Heimer, Robert, et al. “Countering the Prevailing Narrative about the Causes of the US Opioid Crisis.” The Lancet Psychiatry, vol. 5, no. 7, 2018, p. 543., doi:10.1016/s2215-0366(18)30167-6.

Downloaded from https://www.thelancet.com/journals/lanpsy/article/PIIS2215-0366(18)30167-6/fulltext.

Correspondence

On Aug 8, 2017, President Trump tweeted that opioid use problems constituted a national emergency, but he has yet to commit Federal funds needed to mount an effective response. Instead he has posted National Guard troops to assist US Custom and Border Protection Agency attempts to interdict the flow of opioids into the country and proposed drastic funding cuts to the Office of National Drug Control Policy, the agency charged with solving the opioid crisis. This gap between words and actions typifies the response of the USA as a whole and is emblematic of the supply-side, evidence-averse approaches that characterise the history of the US opioid crisis.1

Nowhere is the incoherent US response clearer than in the origins of the crisis, a classic case of the road to hell paved with good intentions. In the 1980s and early 1990s, unaddressed pain loomed large as the US health-care systems shifted towards patient-centred medical care. Clinicians realised that patients’ poorly controlled pain slowed their recovery from trauma or surgery and that terminal pain was unnecessary and undertreated. Pain came to be characterised as the fifth vital sign. Yet pain is a symptom, not a vital sign and cannot be measured objectively. Very limited research was done to determine whether opioid medications really were a safe and effective tool for treating chronic, non-terminal pain.2 Insurance companies were loath to provide coverage for more time-intensive and expensive alternative pain therapies. Bolstered by exceedingly aggressive marketing campaigns, opioids became the treatments of choice as the pharmaceutical industry expanded four-times the supply of traditional formulations after 1991, peaking at approximately 220 million prescriptions for a population of 312 million in 2011.3 The opioid crisis was fueled by increases in all forms of opioid medication, not just the extended release formulations.3,4

Subsequent supply-side attempts to control diversion of prescribed opioids—the initial driver of the crisis—have led to widespread replacement of so-called pill mills and other sources for diverted pharmaceuticals by narco-trafficked heroin and even more potent fentanyl compounds.5 The creation of new black markets has produced results that add HIV, hepatitis B virus, and hepatitis C virus transmission risks to the harms of misused pharmaceutical opioids.
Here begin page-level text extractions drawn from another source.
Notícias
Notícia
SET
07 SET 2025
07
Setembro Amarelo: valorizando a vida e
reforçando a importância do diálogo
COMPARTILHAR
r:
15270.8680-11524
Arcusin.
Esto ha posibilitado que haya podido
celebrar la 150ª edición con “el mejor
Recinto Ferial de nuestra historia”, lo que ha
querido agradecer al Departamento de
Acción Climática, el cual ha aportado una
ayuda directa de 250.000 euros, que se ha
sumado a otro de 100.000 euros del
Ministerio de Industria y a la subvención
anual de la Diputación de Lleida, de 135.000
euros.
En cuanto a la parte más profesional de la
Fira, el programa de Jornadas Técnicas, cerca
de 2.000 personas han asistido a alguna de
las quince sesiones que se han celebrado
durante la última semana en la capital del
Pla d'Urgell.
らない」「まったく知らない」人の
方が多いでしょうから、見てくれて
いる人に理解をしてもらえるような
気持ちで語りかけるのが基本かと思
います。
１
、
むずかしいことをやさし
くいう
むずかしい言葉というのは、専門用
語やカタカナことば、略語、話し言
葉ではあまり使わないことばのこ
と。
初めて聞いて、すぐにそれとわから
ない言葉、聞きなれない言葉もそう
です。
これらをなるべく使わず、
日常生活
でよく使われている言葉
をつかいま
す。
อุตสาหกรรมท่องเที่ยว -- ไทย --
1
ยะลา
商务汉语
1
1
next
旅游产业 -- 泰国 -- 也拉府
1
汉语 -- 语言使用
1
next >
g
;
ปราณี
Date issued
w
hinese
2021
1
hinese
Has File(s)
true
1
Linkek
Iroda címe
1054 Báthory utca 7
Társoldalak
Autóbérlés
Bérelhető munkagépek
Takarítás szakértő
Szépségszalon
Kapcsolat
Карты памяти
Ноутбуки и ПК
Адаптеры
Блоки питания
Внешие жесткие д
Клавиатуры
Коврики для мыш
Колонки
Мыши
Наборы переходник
In summary, both the origins of the crisis and subsequent outcomes are the result of inadequate assessment of medical risk and benefit and the failure to fund research and opioid agonist evidence-based treatments.
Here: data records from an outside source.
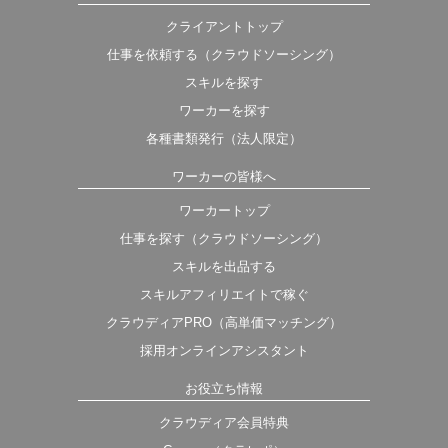
クライアントトップ
仕事を依頼する（クラウドソーシング）
スキルを探す
ワーカーを探す
各種書類発行（法人限定）
ワーカーの皆様へ
ワーカートップ
仕事を探す（クラウドソーシング）
スキルを出品する
スキルアフィリエイトで稼ぐ
クラウディアPRO（高単価マッチング）
採用オンラインアシスタント
お役立ち情報
クラウディア会員特典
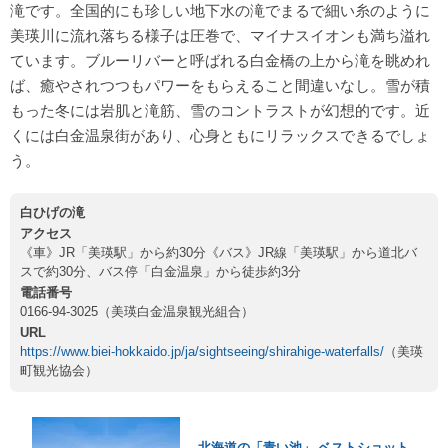
滝です。全国的にも珍しい地下水の滝でまるで細い糸のように
美瑛川に流れ落ちる様子は圧巻で、マイナスイオンも満ち溢れ
ています。ブルーリバーと呼ばれる白金橋の上から滝を眺めれ
ば、癒やされつつもパワーをもらえること間違いなし。雪が積
もった冬には岩肌と滝筋、雪のコントラストが幻想的です。近
くには白金温泉街があり、心身ともにリラックスできるでしょ
う。
白ひげの滝
アクセス
《車》JR「美瑛駅」から約30分《バス》JR線「美瑛駅」から道北バ
スで約30分、バス停「白金温泉」から徒歩約3分
電話番号
0166-94-3025（美瑛白金温泉観光組合）
URL
https://www.biei-hokkaido.jp/ja/sightseeing/shirahige-waterfalls/
（美瑛
町観光協会）
北海道の「青い池」 ベストショット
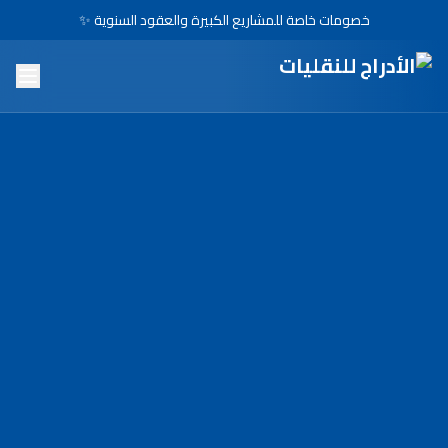
خصومات خاصة للمشاريع الكبيرة والعقود السنوية ✨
We declare no competing interests.

Robert Heimer, Kathryn Hawk, Sten H Vermund

robert.heimer@yale.edu

References

  1. Werb D, Kerr T, Nosyk B, Strathdee S, Montaner J, Wood E. The temporal relationship between drug supply indicators: an audit of international government surveillance systems. BMJ Open 2013; 3: e003077.
  2. Rosenblum A, Marsch LA, Joseph H, Portenoy RK. Opioids and the treatment of chronic pain: controversies, current status, and future directions. Exp Clin Psychopharmacol 2006; 16: 405–16.
  3. Guy Jr GP, Zhang K, Bohm MK, et al. Vital signs: changes in opioid prescribing in the United States, 2006–2015. MMWR Morb Mortal Wkly Rep 2017; 66: 697–704.
  4. Atluri S, Sudarshan G, Manchikanti L. Assessment of the trends in medical use and misuse of opioid analgesics from 2004 to 2011. Pain Physician 2014; 17: E119–28.
  5. O’Donnell JK, Gladden RM, Seth P. Trends in deaths involving heroin and synthetic opioids excluding methadone, and law enforcement drug product reports, by census region—United States, 2006–2015. MMWR Morb Mortal Wkly Rep 2017; 66: 897–903.